The daily news is dotted with stories about data centre problems — across the United States, the increased demand for power by data centres has driven power rates up by a year over year average of 9.5 per cent in the U.S. The average price per kilowatt hour in the U.S. is now 17.45 cents — equivalent to 23.95 cents in Canadian dollars.
The national average rate in Canada is between 15 and 17 cents per kilowatt hour, with Manitoba’s residential customers paying 9.97 cents per kilowatt hour.
But power costs are only part of the problem: data centres also consume massive amounts of municipal water for cooling purposes. This week, a water utility in Fayette County, Ga., admitted it had discovered that a massive data centre had two industrial-scale connections to the area’s water system that the utility was completely unaware of — while other customers were being told to conserve water due to drought, the data centre connections used more than 30 million gallons of water it wasn’t charged for.
In the U.S., data centres are going into regions that already have water shortages, and ever-bigger centres create ever-bigger challenges. A proposed 40,000-acre data centre in Utah will use more power than the state uses as a whole right now. Its proponents claim it won’t affect power rates because it will generate the nine gigawatts of power it will use by building and running its own massive natural gas generators.
And that’s a whole new problem: emissions from natural gas consumption, along with huge amounts of waste heat. It’s like a kind of frenzied AI construction boom that outstrips fiscal logic.
Quite honestly, we don’t need to look south for examples, as companies are already making plans in Canada, with several projects already under consideration. In Manitoba, there are three of note — the CentrePort AI Data Centre in Rosser near Winnipeg, the joint Convergence Core-Jet.AI project at Île-des-Chênes and the Cerenbras Systems planned data centre which has yet to announce a specific Manitoba location.
The project in Île-des-Chênes, which feature the construction of six on-site natural gas turbines to supplement the grid, already faces steep opposition from the local community. Unconvinced residents have already voiced concerns over the potential impacts of noise, light and air pollution, according to a recent CBC report. An online petition against the project has garnered more than 10,000 signatures.
Construction has already begun on a similar project near Regina, Sask., where the local RM of Sherwood approved the project last month, in spite of significant local pushback. A petition opposing the site gathered 13,000 signatures.

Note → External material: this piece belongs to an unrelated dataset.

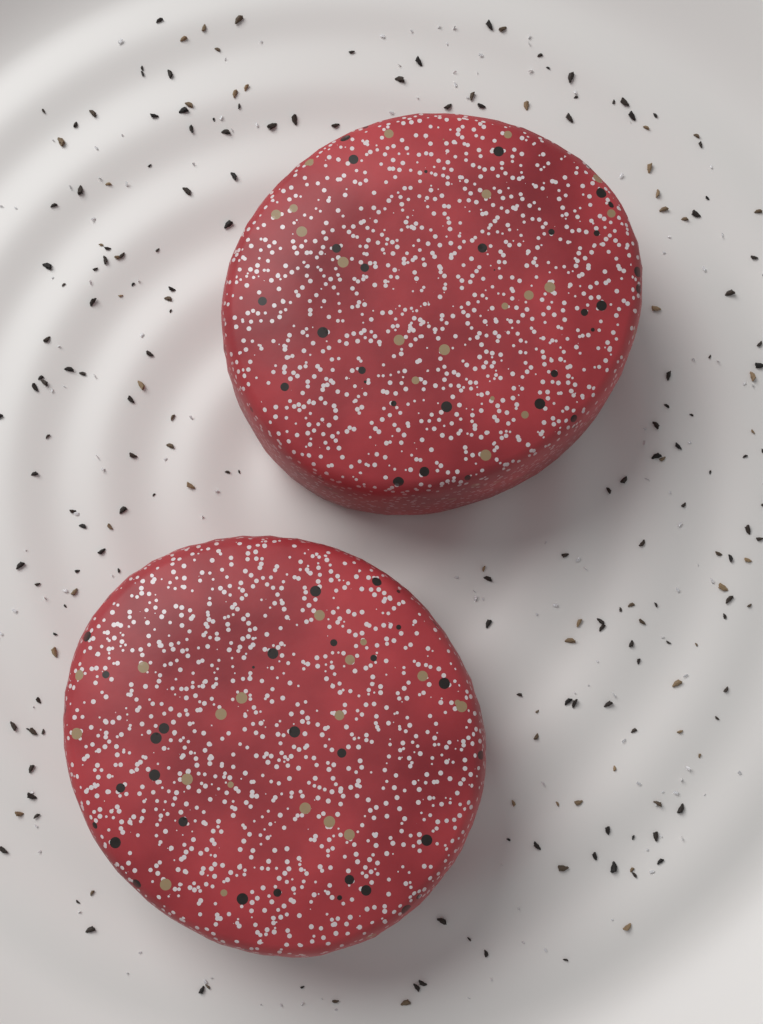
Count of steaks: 2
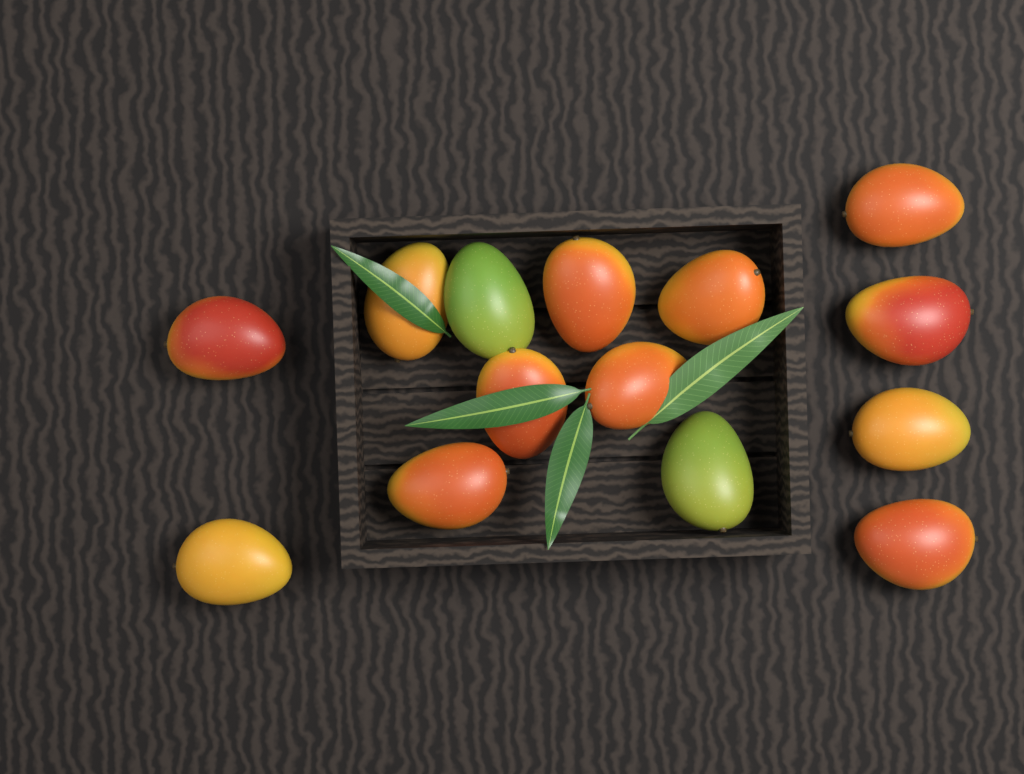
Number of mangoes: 14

There’s a lot to consider here — increasing corporate profits by laying off workers and replacing them with AI, but in the process, increasing everyone’s costs, harming our collective health and removing incomes by laying off potential customers.
While we have a different system in Canada of public utilities regulation, and Manitoba Hydro in particular has been granted tighter control to reject or delay large power-load additions, the problem is already at the doorstep.
The question is what we do about it.